There are several things that could be causing this problem.

• If pushing the bundle with the updated identities.csv file from the search head cluster deployer , the bundle could be too large therefore hitting the http server max content length of 800MB on the SHC members. You would see evidence of this on the SHC member you push to in $SPLUNK_HOME/var/log/splunk/splunkd_access.log with logs with status code 413 If that is the case you could increase the max_content_length on the SHC members to work around that:

$SPLUNK_HOME/etc/system/local/server.conf
max_content_length =

* Measured in bytes
* HTTP requests over this size will rejected.
* Exists to avoid allocating an unreasonable amount of memory from web
requests
* Defaulted to 838860800 or 800MB
* In environments where indexers have enormous amounts of RAM, this
number can be reasonably increased to handle large quantities of
bundle data.

• If pushing the bundle from the deployer and using the preserve-lookups flag, that will not update lookups on the members but preserve their local lookup files instead of take what the deployer is pushing. This feature is somewhat limited becuase it doesn't allow you to get granular and specify which lookups to preserve.
  ie:
  ./splunk apply shcluster-bundle -target https://linux01.sv.splunk.com:8089 -preserve-lookups true -auth admin:pwd

• lookup files that don't have their inputs or transforms.conf configured properly so the identity_manager.py script is not picking them up

example:

rob1_identities.csv is my file I want merged into identities_expanded.csv

on the SHC deployer I configure:

/opt/splunk/etc/shcluster/apps/SA-IdentityManagement/local/inputs.conf
[identity_manager://rob1_identities]
disabled = 0
category = rob1_identities
description = Demonstration identity list.
target = identity
url = lookup://rob1_identities

/opt/splunk/etc/shcluster/apps/SA-IdentityManagement/local/transforms.conf
[rob1_identities]
filename = rob1_identities.csv

make an update to the file rob1_identities.csv on the deployer
Next I push the bundle from the deployer to the SHC:
On deployer run this command (pushing to any 1 member in the SHC, ie: https://linux01.sv.splunk.com:8089 😞
./splunk apply shcluster-bundle -target https://linux01.sv.splunk.com:8089 -auth admin:pwd

• confirm each member has the updated file.
  $SPLUNK_HOME/etc/apps/SA-IdentityManagement/lookups/rob1_identities.csv

• now the next time the identity_manager.py runs (every 5 min) it will merge the change into identities_expanded.csv

• Any manual file update on one of the SHC members will not work unless the member is the captain. And in that case only the identies_expanded.csv would get replicated to other members not the rob1_identities.csv so this approach is not advised.

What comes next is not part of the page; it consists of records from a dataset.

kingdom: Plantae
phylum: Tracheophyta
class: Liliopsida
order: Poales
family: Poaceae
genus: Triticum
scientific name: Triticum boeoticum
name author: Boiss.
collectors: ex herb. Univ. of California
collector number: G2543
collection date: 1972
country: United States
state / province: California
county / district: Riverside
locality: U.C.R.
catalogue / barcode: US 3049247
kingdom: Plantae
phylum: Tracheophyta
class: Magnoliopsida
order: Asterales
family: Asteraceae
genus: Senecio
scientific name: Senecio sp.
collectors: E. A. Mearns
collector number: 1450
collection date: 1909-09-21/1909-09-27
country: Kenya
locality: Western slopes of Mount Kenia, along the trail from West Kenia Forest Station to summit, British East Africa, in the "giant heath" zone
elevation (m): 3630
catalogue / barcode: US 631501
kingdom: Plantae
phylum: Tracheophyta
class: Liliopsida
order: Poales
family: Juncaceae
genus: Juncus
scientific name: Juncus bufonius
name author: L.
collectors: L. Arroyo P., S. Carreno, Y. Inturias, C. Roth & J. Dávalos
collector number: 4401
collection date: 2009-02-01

• Confirm your file has the correct header format for identities.csv
  The most common reason for failure is incorrect formatting or invalid data in the assets.csv or identities.csv lookup files used as the source.
  The header must be included in the file and be in this format for identities.csv:
  identity,prefix,nick,first,last,suffix,email,phone,phone2,managedBy,priority,bunit,category,watchlist,startDate,endDate,work_city,work_country,work_lat,work_long

• There are several ways to update the identities.csv file on the SHC members and trigger the merge of the file(s) into identities_expanded.csv

a.) option 1: run a search with outputlookup to update the file:

ie:
... | table identity, prefix, nick, first, last, suffix, email, phone, phone2, managedBy, priority, bunit, category, watchlist, startDate, endDate, work_city, work_country, work_lat, work_long | outputlookup identities.csv

b.) option 2: drop the updated identites.csv file onto each member using rsync

c.) option 3: push the updated identities.csv from the SHC deployer down to a SHC member
./splunk apply shcluster-bundle -target https://rplinux09.sv.splunk.com:8089 -auth admin:pwd

This approach may be less favorable if you have frequent updates to the .csv as the deployer may trigger the SHs to restart for those configuration changes that require it.

• Any CSV file must use Unix line endings.

• look in $SPLUNK_HOME/var/log/splunk/python_modular_input.log on the SHC captain and see what ERROR logs are reported for your lookup file. This will provide insight into what the problem is.